### CHALLENGE:
Rewrite the whole listing with "scientific name" changed to "binomial name" and every other line kept as it is. Omit the pictures from your answer.
-- START DATA SUPPLIED --
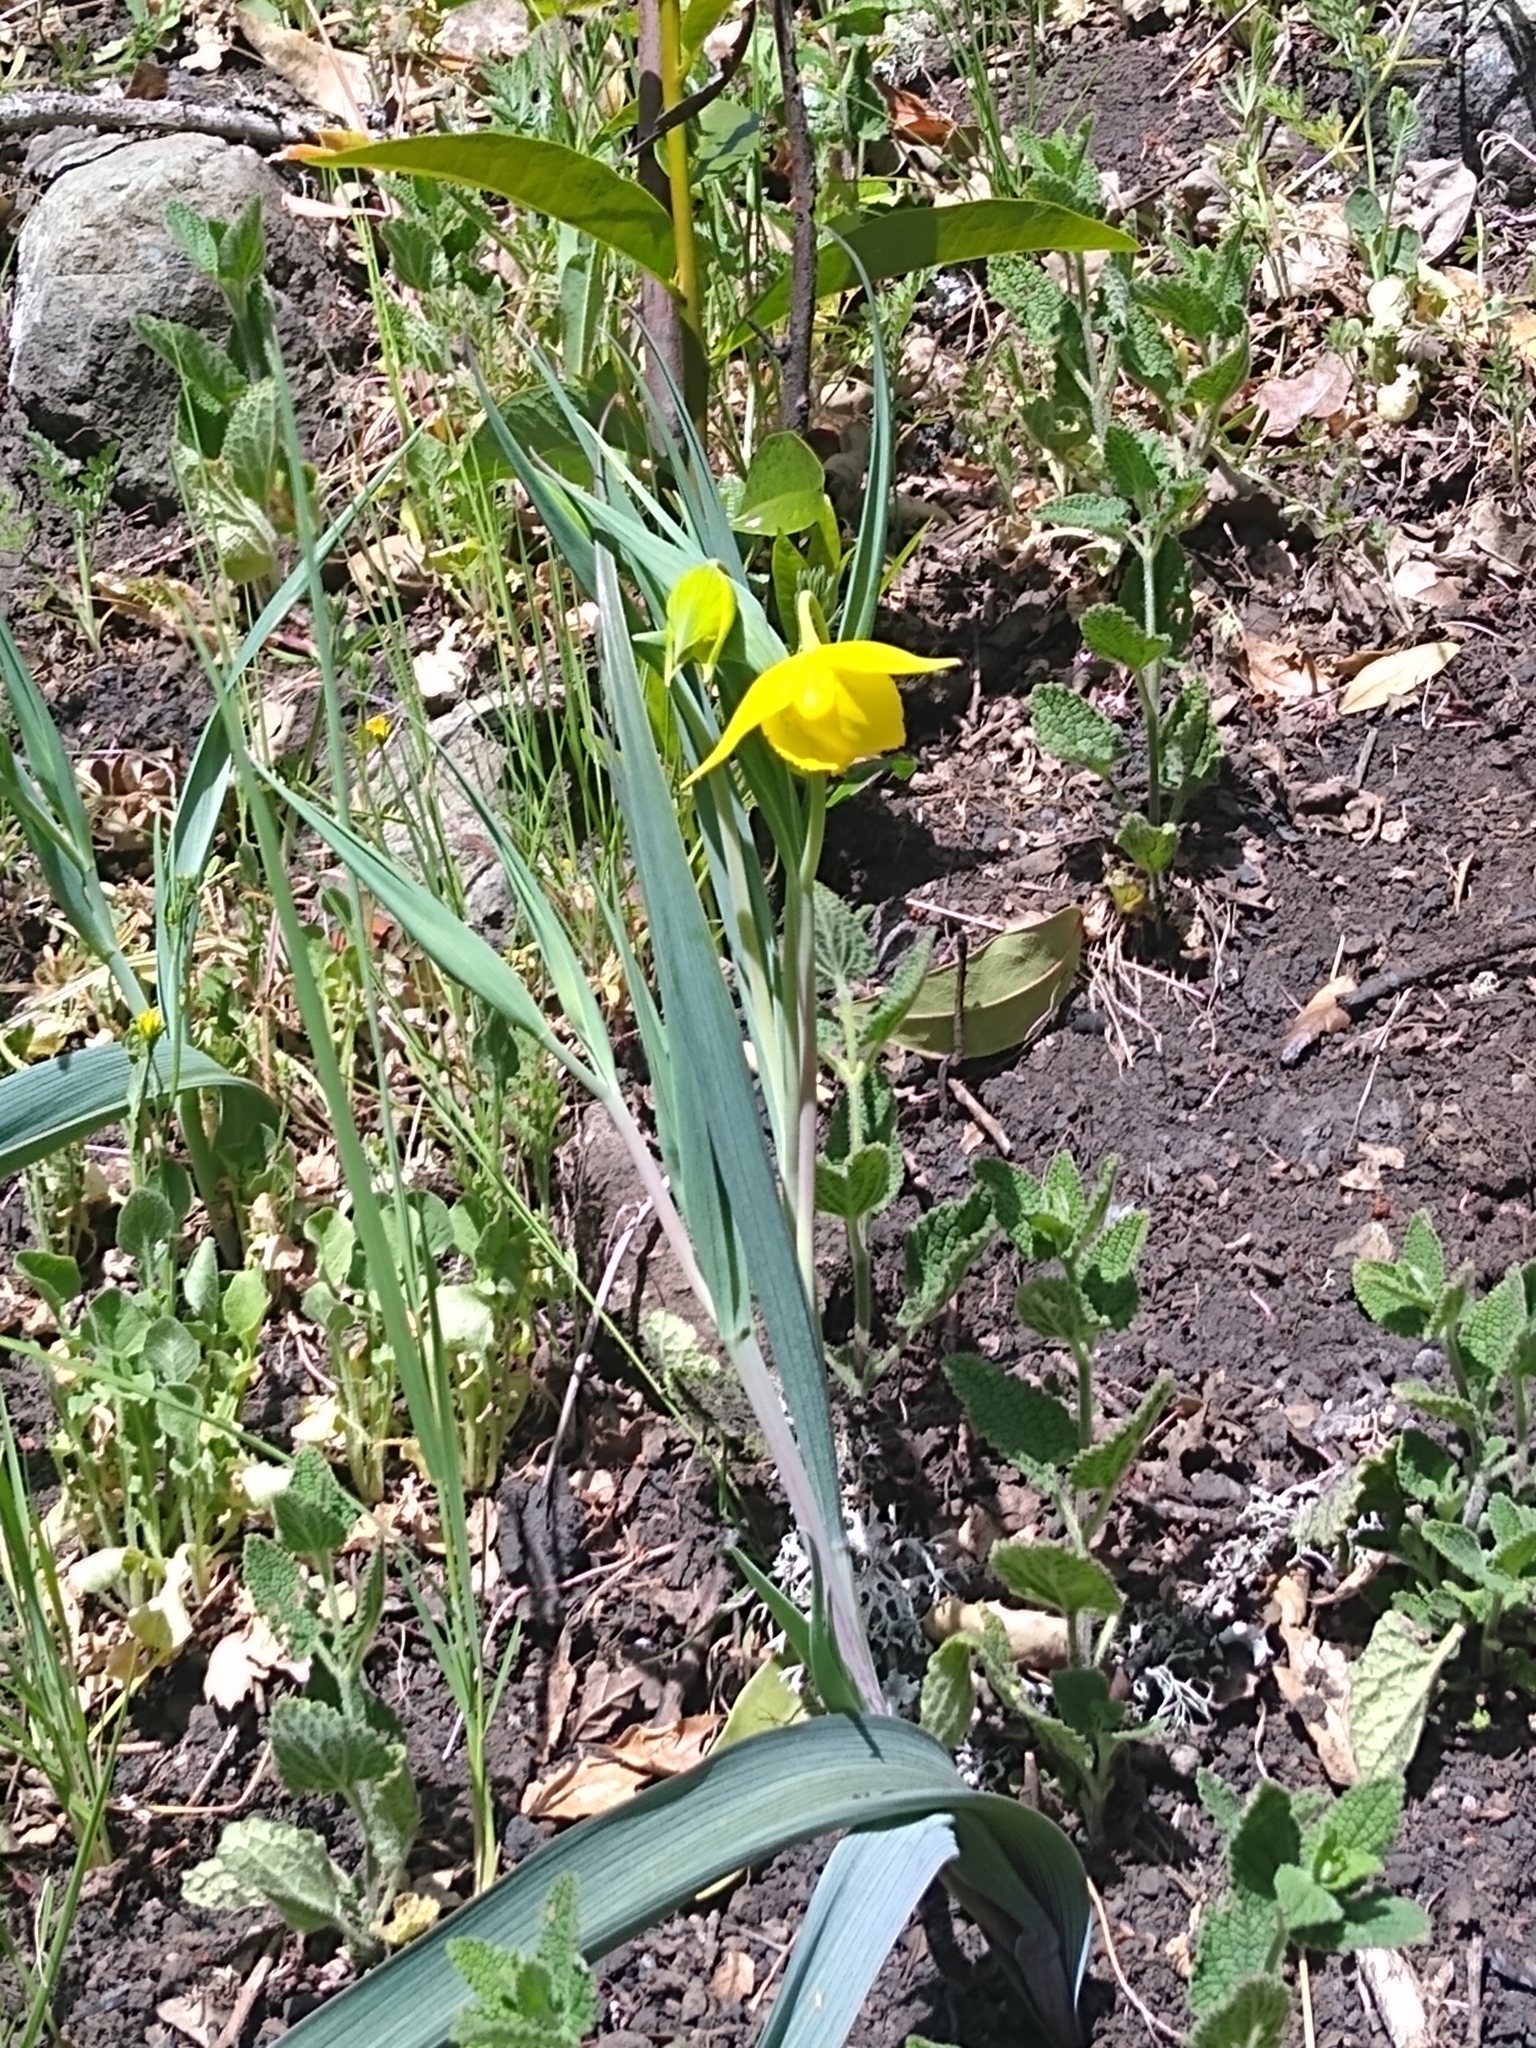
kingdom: Plantae
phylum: Tracheophyta
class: Liliopsida
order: Liliales
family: Liliaceae
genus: Calochortus
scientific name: Calochortus amabilis
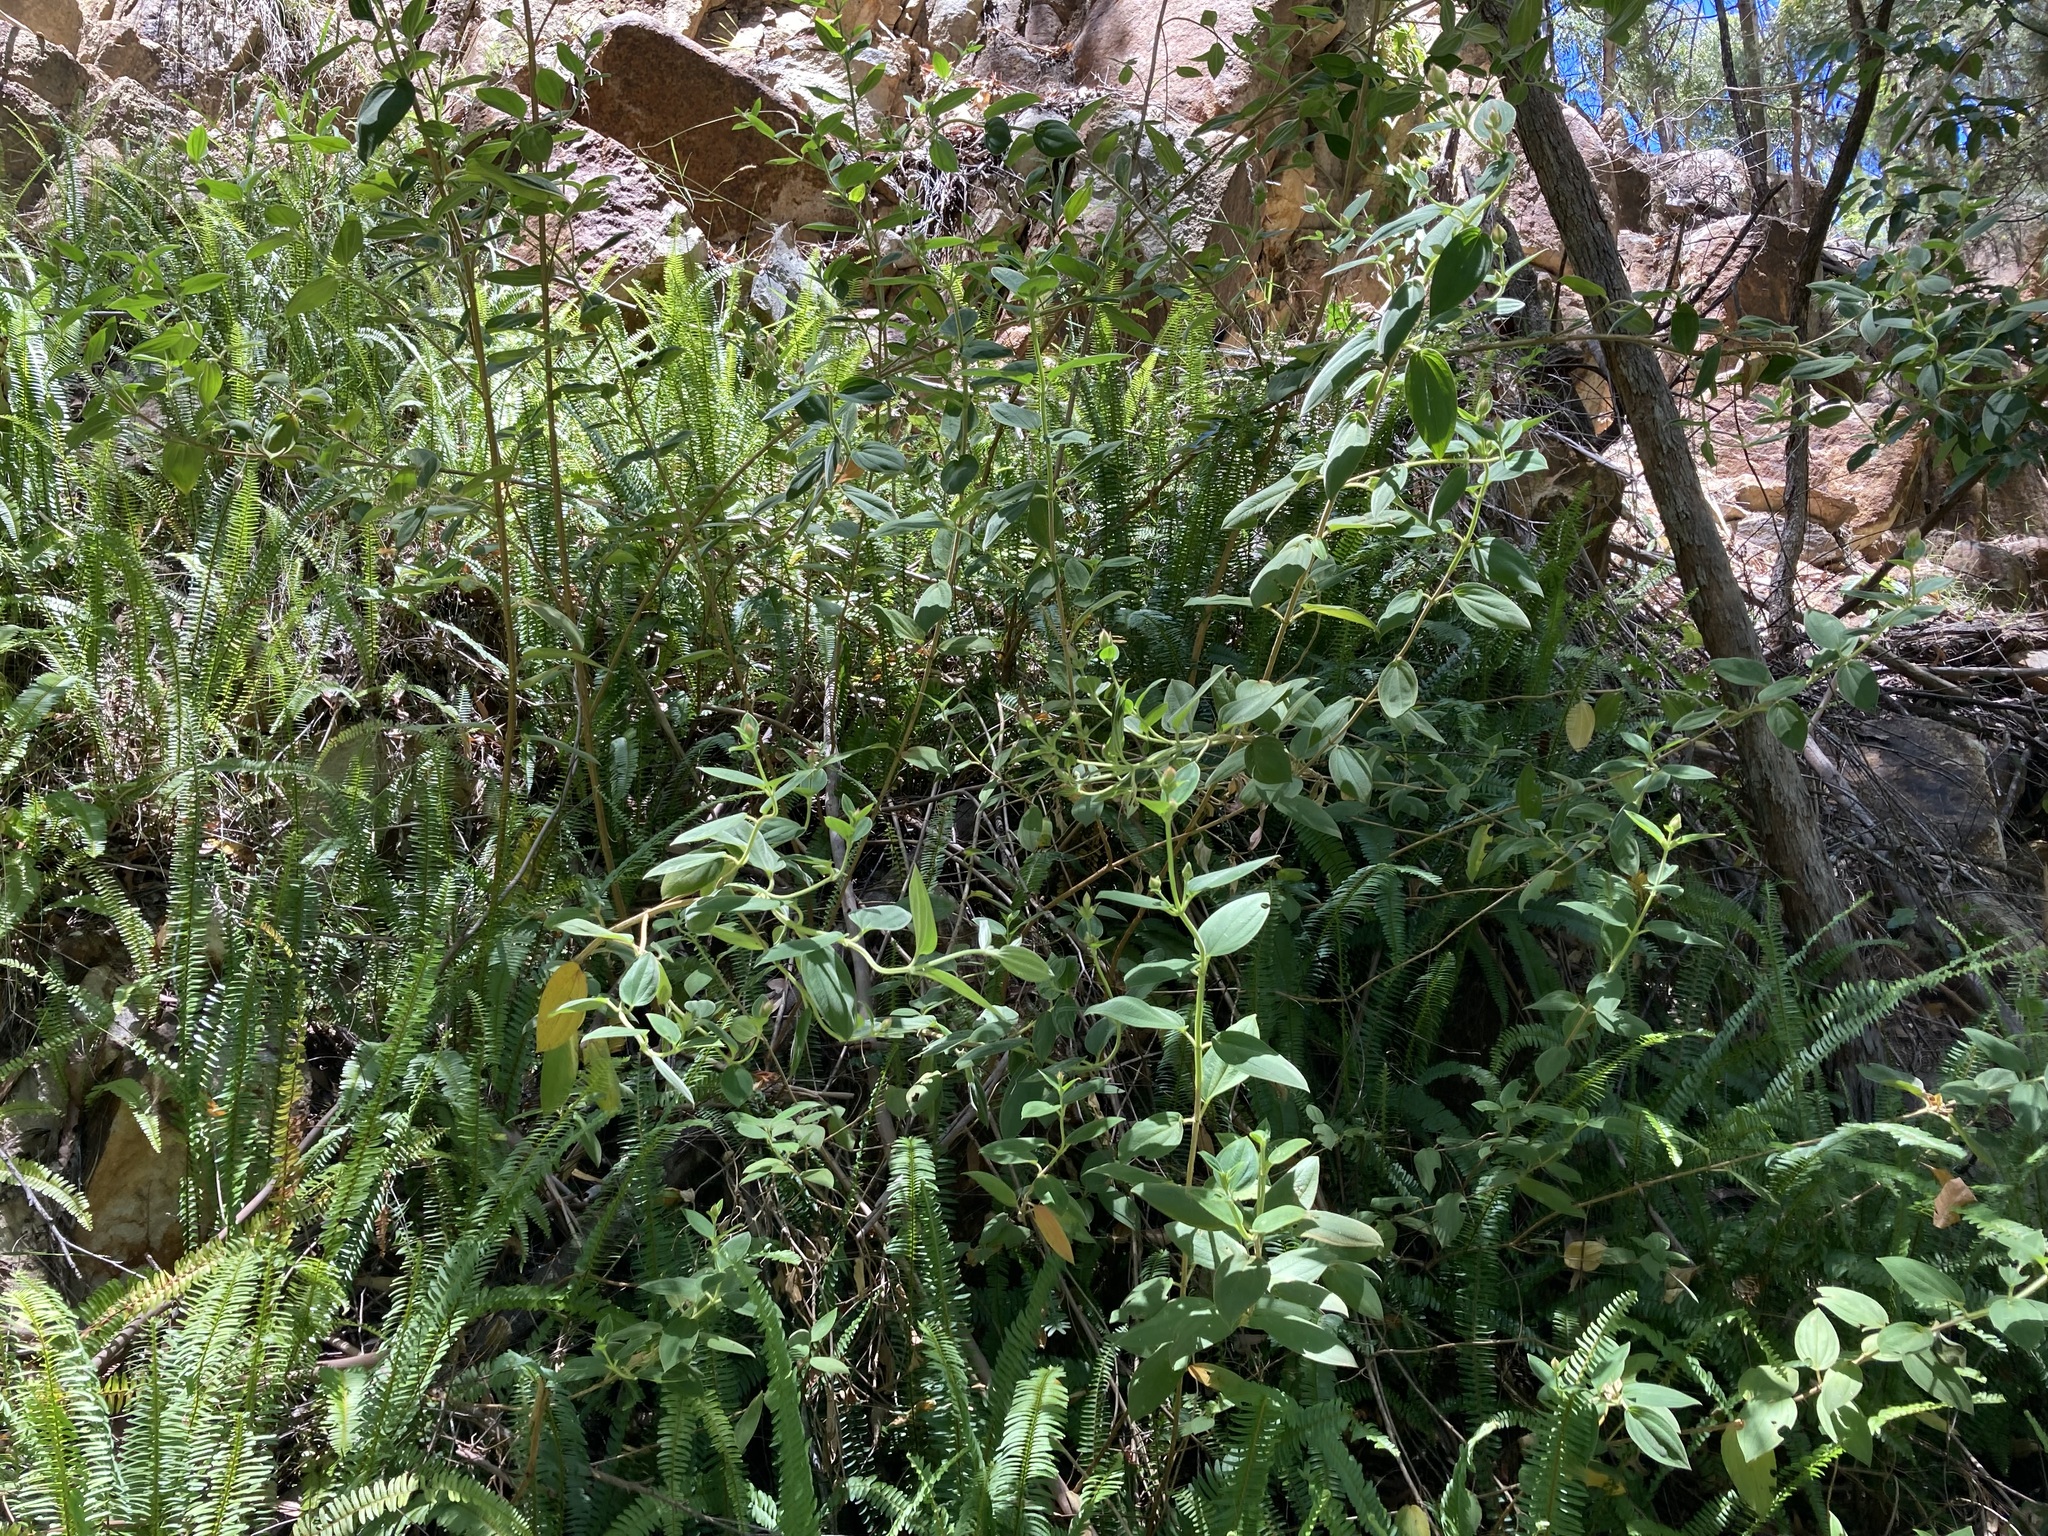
-- END DATA SUPPLIED --
### EXPECTED ANSWER:
kingdom: Plantae
phylum: Tracheophyta
class: Liliopsida
order: Liliales
family: Liliaceae
genus: Calochortus
binomial name: Calochortus amabilis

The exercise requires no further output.